Sherlock Holmes Museum
The Sherlock Holmes Museum is a privately run museum in London, England, dedicated to the famous fictional detective Sherlock Holmes.
Although the building lies between numbers 237 and 241, towards the north end of Baker Street, it bears the number 221 B, granted by the City of Westminster in 1990. This is to make it correspond with the stories written by Sir Arthur Conan Doyle whose famous detective Sherlock Holmes shared accommodation with Dr John Watson at 221B between 1881 and 1904, as tenants of Mrs Hudson. (The address didn't exist at the time the stories were published either; street numbers in Baker Street only went up to 100.)
The Grade II listed Georgian townhouse that hosts the Sherlock Holmes Museum was built in 1815, and was in fact a boarding house between 1860 and 1936. It's been faithfully recreated as it was in Victorian times, as described by Conan Doyle. Most notable is the famous first floor study overlooking Baker Street where Holmes' possessions — his deerstalker, magnifying glass, calabash pipe, notebook and various disguises — are on display.

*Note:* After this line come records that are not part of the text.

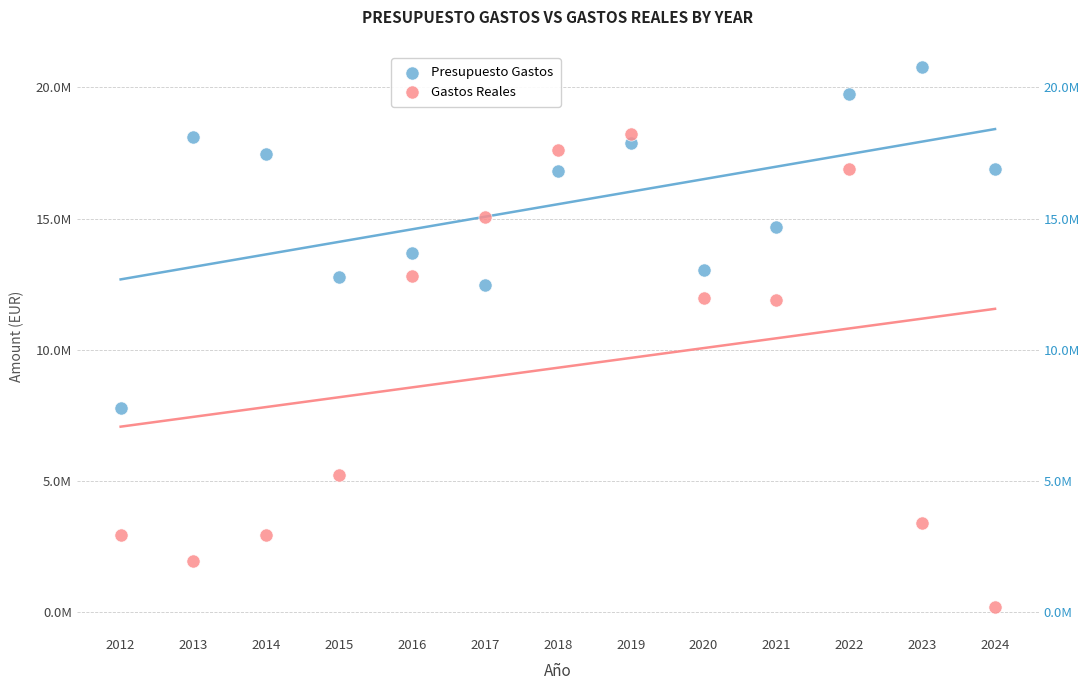

Which series contains the lowest Y value?

Gastos Reales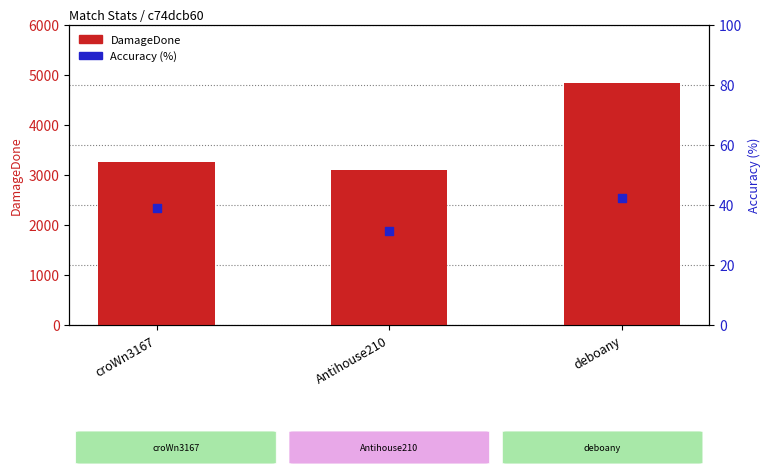

At which category is the sum across all series the highest?

deboany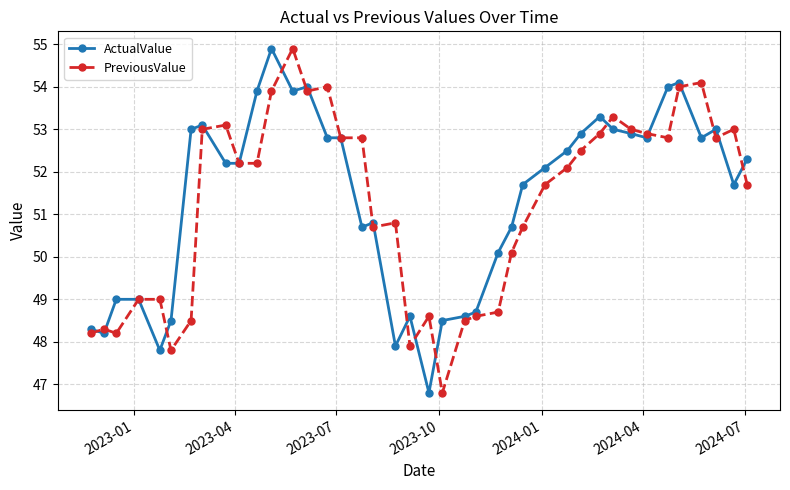

Does the chart have visible grid lines?

Yes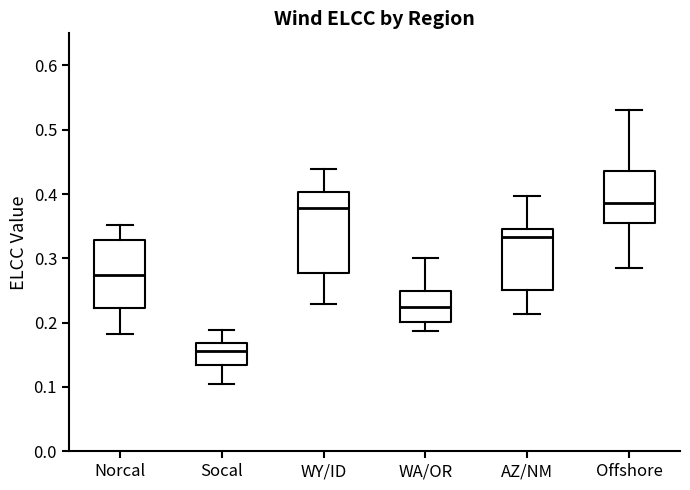

Reading left to right, transcribe this box plot: for each box, give where its median line is, the range the box spans, and where its two whiskers end, as read against the y-axis. The values are not printed on the chart, so give them approximately, as read against the axis.

Norcal: median 0.27, box 0.22 to 0.33, whiskers 0.18 to 0.35
Socal: median 0.16, box 0.13 to 0.17, whiskers 0.10 to 0.19
WY/ID: median 0.38, box 0.28 to 0.40, whiskers 0.23 to 0.44
WA/OR: median 0.22, box 0.20 to 0.25, whiskers 0.19 to 0.30
AZ/NM: median 0.33, box 0.25 to 0.35, whiskers 0.21 to 0.40
Offshore: median 0.39, box 0.35 to 0.44, whiskers 0.29 to 0.53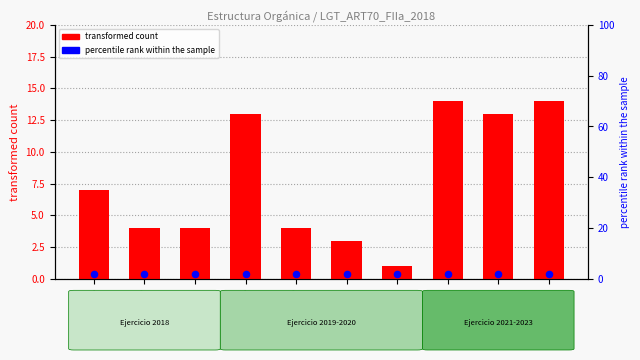

Which series has the largest total across all categories?

transformed count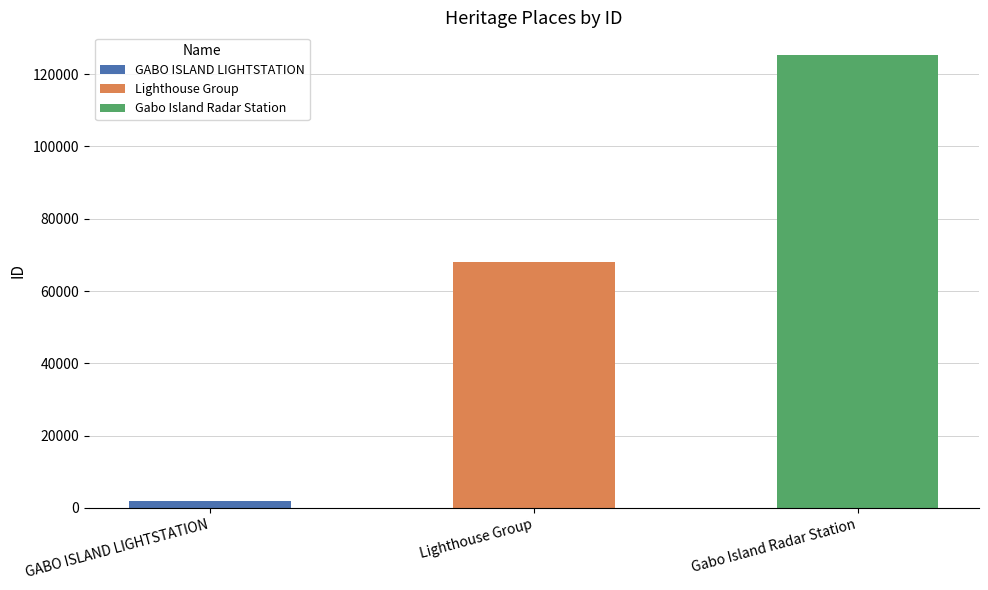

What is the label of the 2nd bar from the left?

Lighthouse Group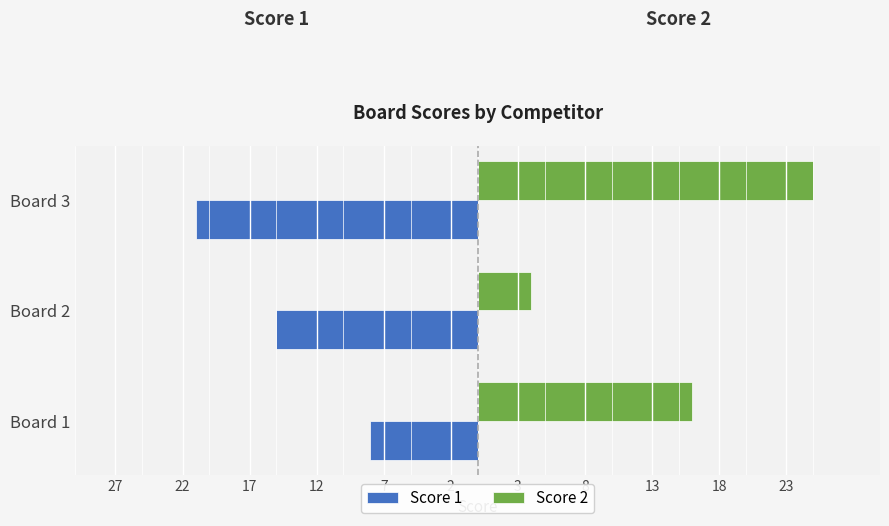

What is the difference between the second highest and minimum values in the Score 1 series?

6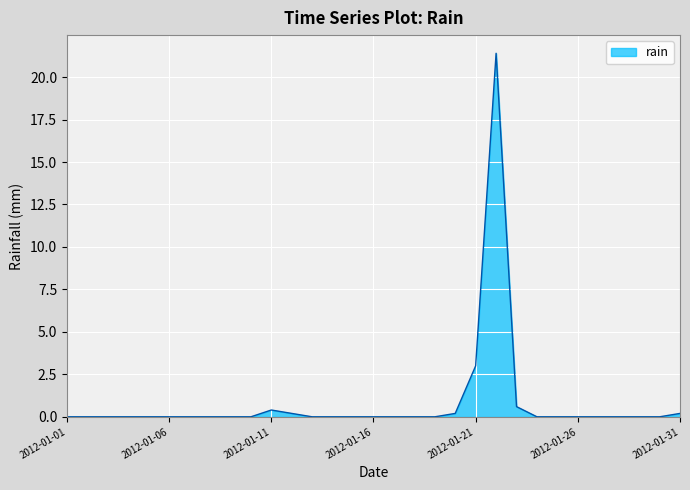

What is the maximum value shown in the chart?

21.4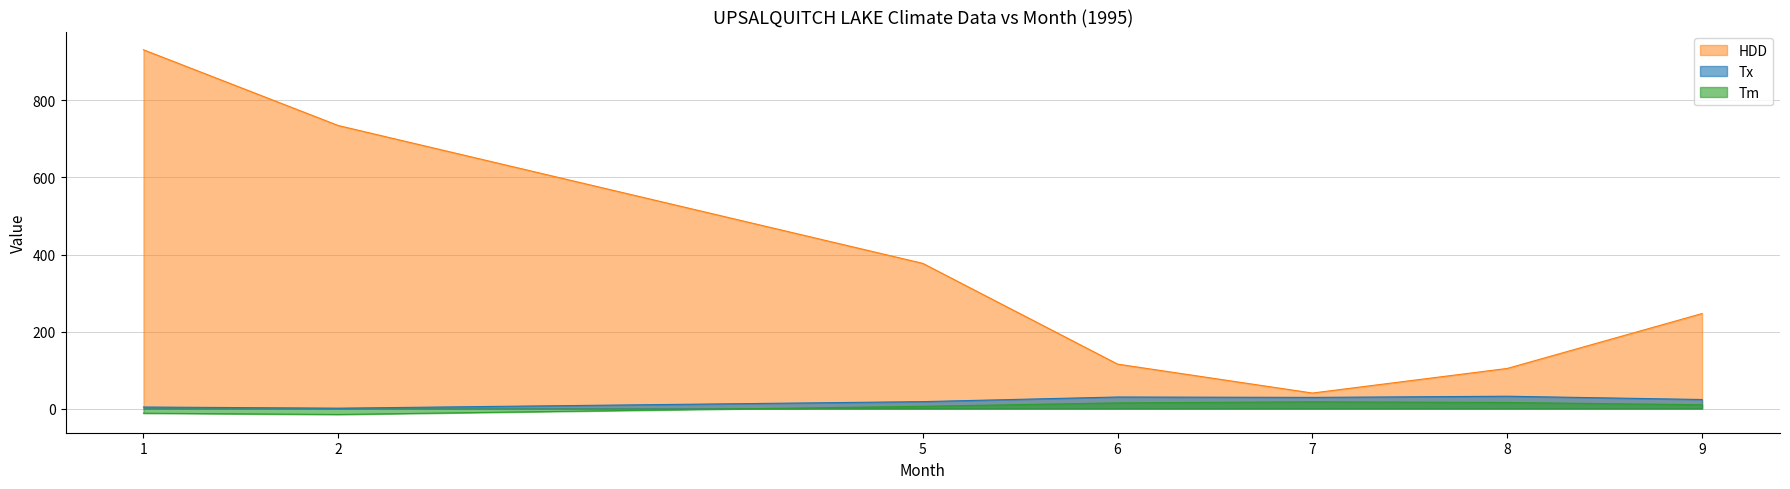

What are all the series names shown in the legend?

HDD, Tx, Tm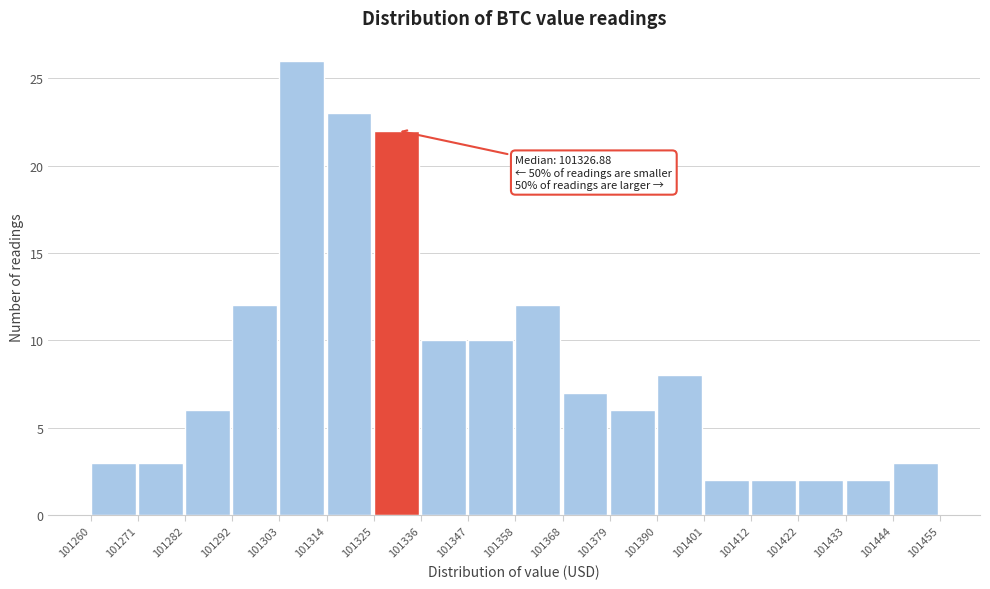

Which range on the x-axis has the tallest bar?

101303 to 101314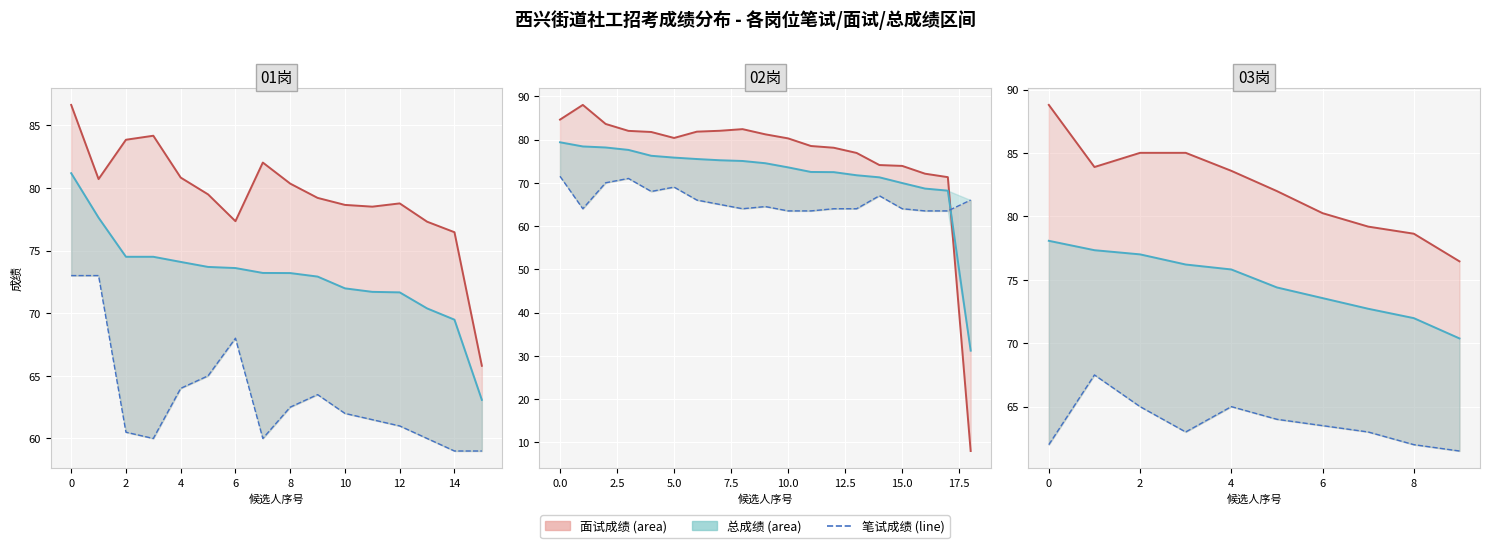

Count the number of data series in this chart.

3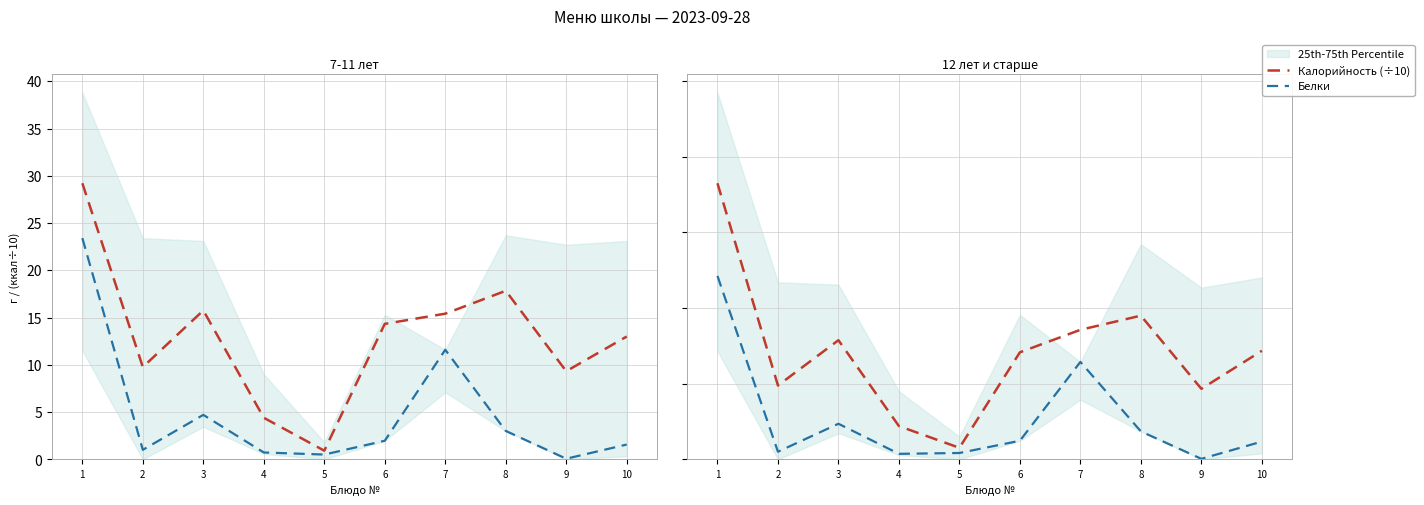

Where is the first local maximum for Калорийность (÷10)?

3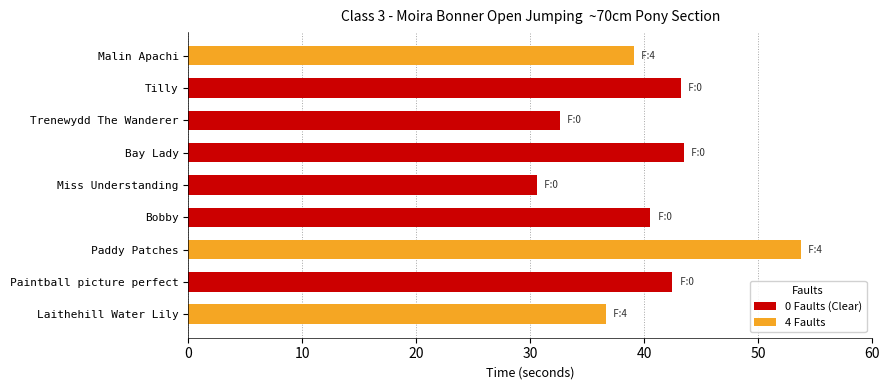

Is it true that the value at Bobby is 40.5?

True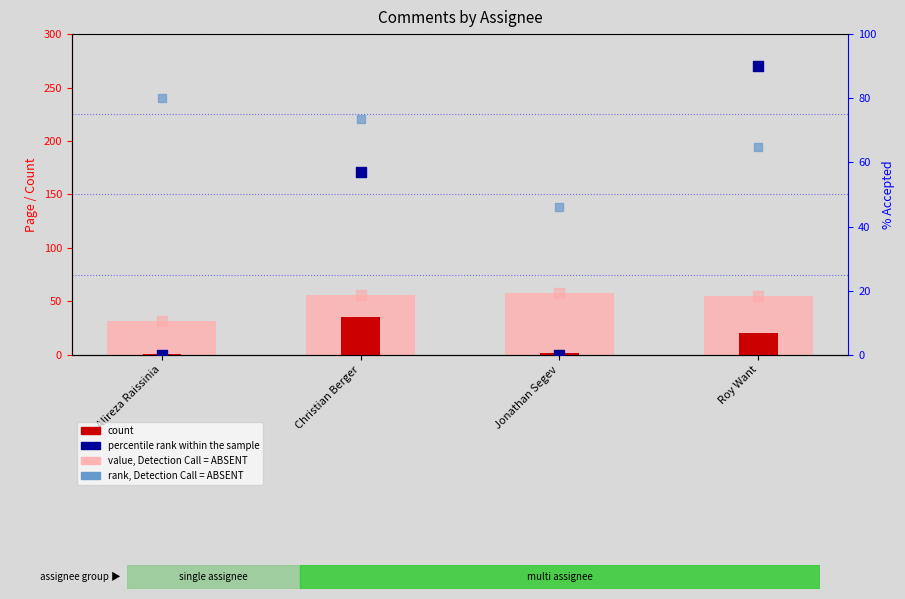

Which series contains the highest Y value?

percentile rank within the sample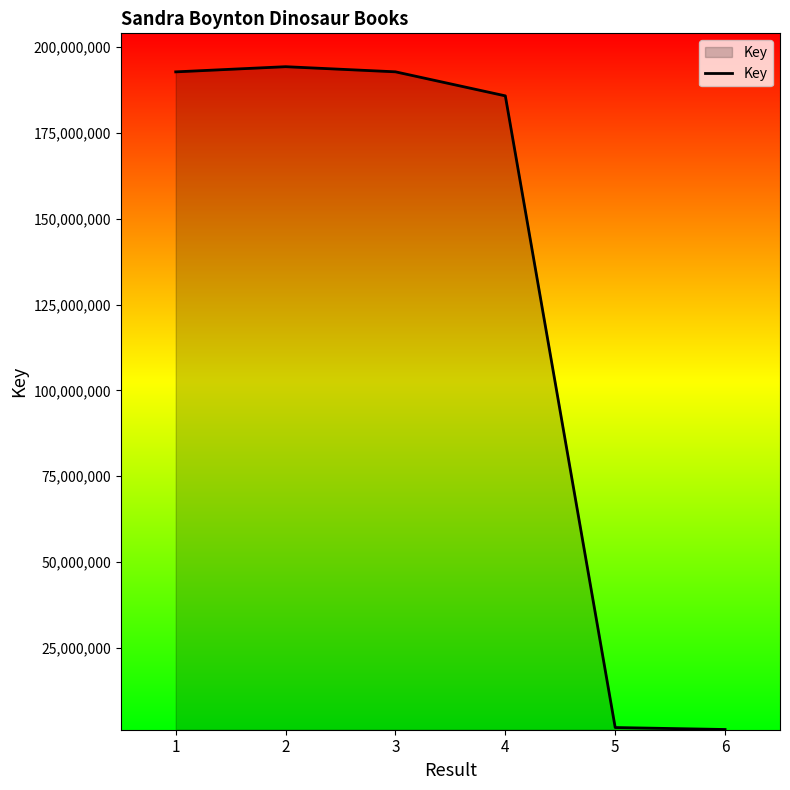

What is the difference between the values at 1 and 5?

190930427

On the third floor is a re-enactment of scenes from Sherlock Holmes stories, with the main characters played out by wax models. There are sometimes `real-life' characters who add to the air of authenticity, playing the parts of a policeman, maid and Mrs Hudson, who are on hand to help visitors with their enquiries.
As well as a magnet for devotees of the Holmes stories, the house presents a great photographic opportunity for Victoriana fans.